作     者：Shunji Oshima Takeshi Haseba Chiaki Masuda Ema Kakimi Manabu Sami Tomomasa Kanda Youkichi Ohno 

作者机构：Department of Legal Medicine Nippon Medical School Tokyo Japan. Research Laboratories for Fundamental Technology of Food Asahi Group Holdings Ltd. Ibaraki Japan 

出 版 物：《Food and Nutrition Sciences》 (食品与营养科学（英文）)

年 卷 期：2012年第3卷第6期

页      面：732-737页

学科分类：1002[医学-临床医学] 100214[医学-肿瘤学] 10[医学] 

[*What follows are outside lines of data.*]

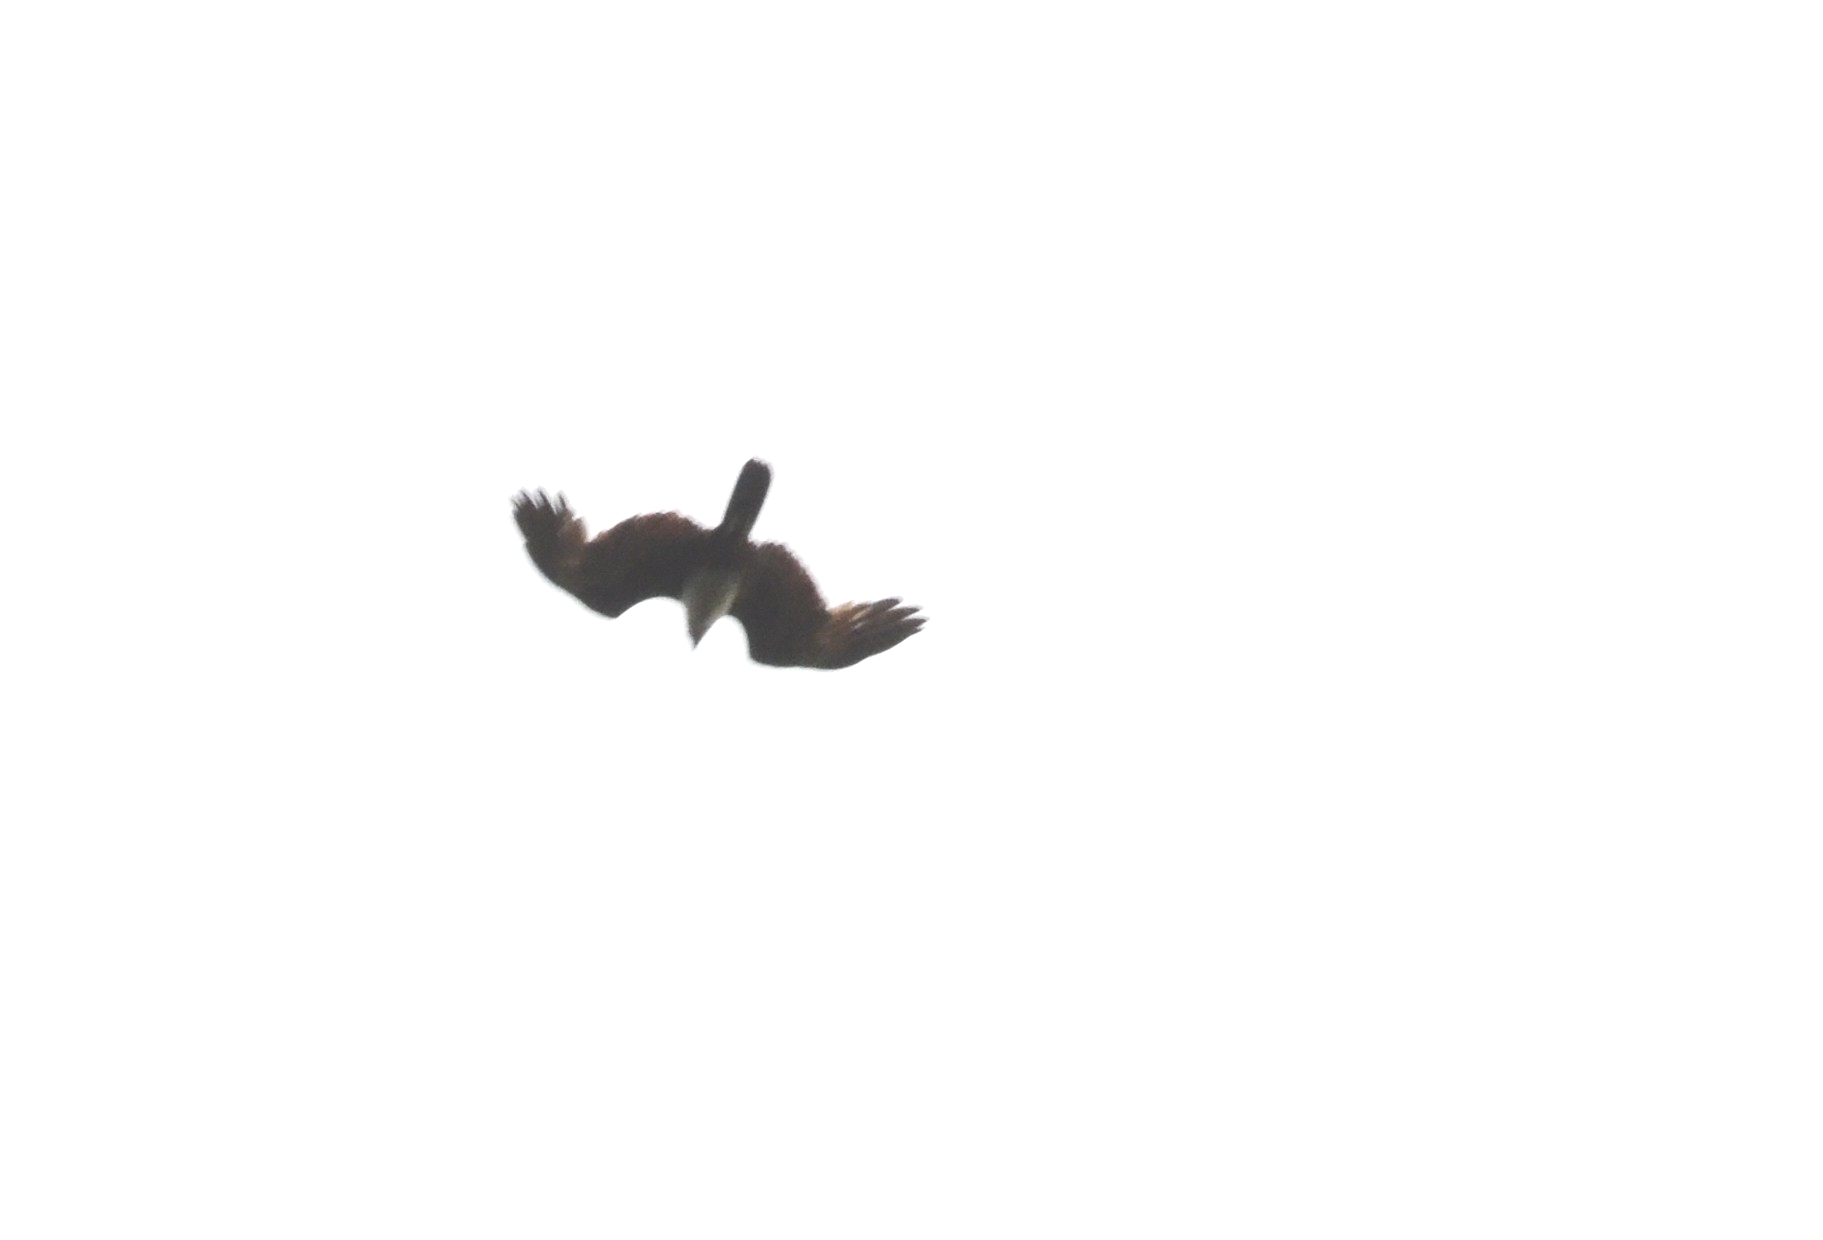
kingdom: Animalia
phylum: Chordata
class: Aves
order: Accipitriformes
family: Accipitridae
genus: Haliastur
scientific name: Haliastur indus
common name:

主　　题：Individual Differences Blood Ethanol Concentration Moderate Drinking Gastric Emptying Rate Distribution Volume 

摘      要：Blood alcohol concentration (BAC) differs greatly among individuals, even when people of the same sex and age drink alcohol under the same drinking conditions. In this study, we investigated the main factors involved in the internal reg-ulation of individual differences in BAC, focusing on the alcohol dehydrogenase 1B (ADH1B) genotype, blood acetal-dehyde concentration (BAcH), amount of habitual alcohol consumption, pharmacokinetic parameters of BAC, distribution volume of ethanol (Vd), and gastric emptying rate (GER) under the same drinking conditions. Twenty healthy Japanese males aged between 40 and 59 years old and having the aldehyde dehydrogenase 2 (ALDH2) genotype of ALDH 2*1/*2 were recruited for this study. The subjects were given 0.32 g ethanol/kg body weight in the form of commercially available beer (5%, v/v). The results showed that BAC-max differed greatly among individuals with a more than two-fold variation. When the BAC-time curve was compared among ADH1B genotypes (ADH1B*1/*1, *1/*2, and *2/*2), there were no differences in BAC among the genotypes. Although BAcH, monthly alcohol consumption, elimination rate of blood ethanol (β value) and ethanol disappearance rate from the body (EDR) can affect BAC, all of them had no correlations with BAC-max. However, Vd (liter/kg), ΔPlasma glucose concentration (ΔPGC = PGC30 min ? PGC0 min) and the serum concentration of gastric inhibitory polypeptide (GIP) did correlate with BAC-max. Model 2 in multiple linear regression analysis showed the optimal model for Vd and GIP with positive correlations with BAC-max. As GIP and ΔPGC are both reflected by gastric emptying rate (GER), we concluded that the individual differences in BAC after moderate drinking are mainly regulated by GER together with Vd. These findings demonstrate that together with body water content, the gastrointestinal tract plays an important role in the regulation of individual differences in BAC, involving first pass metabolism of ethanol.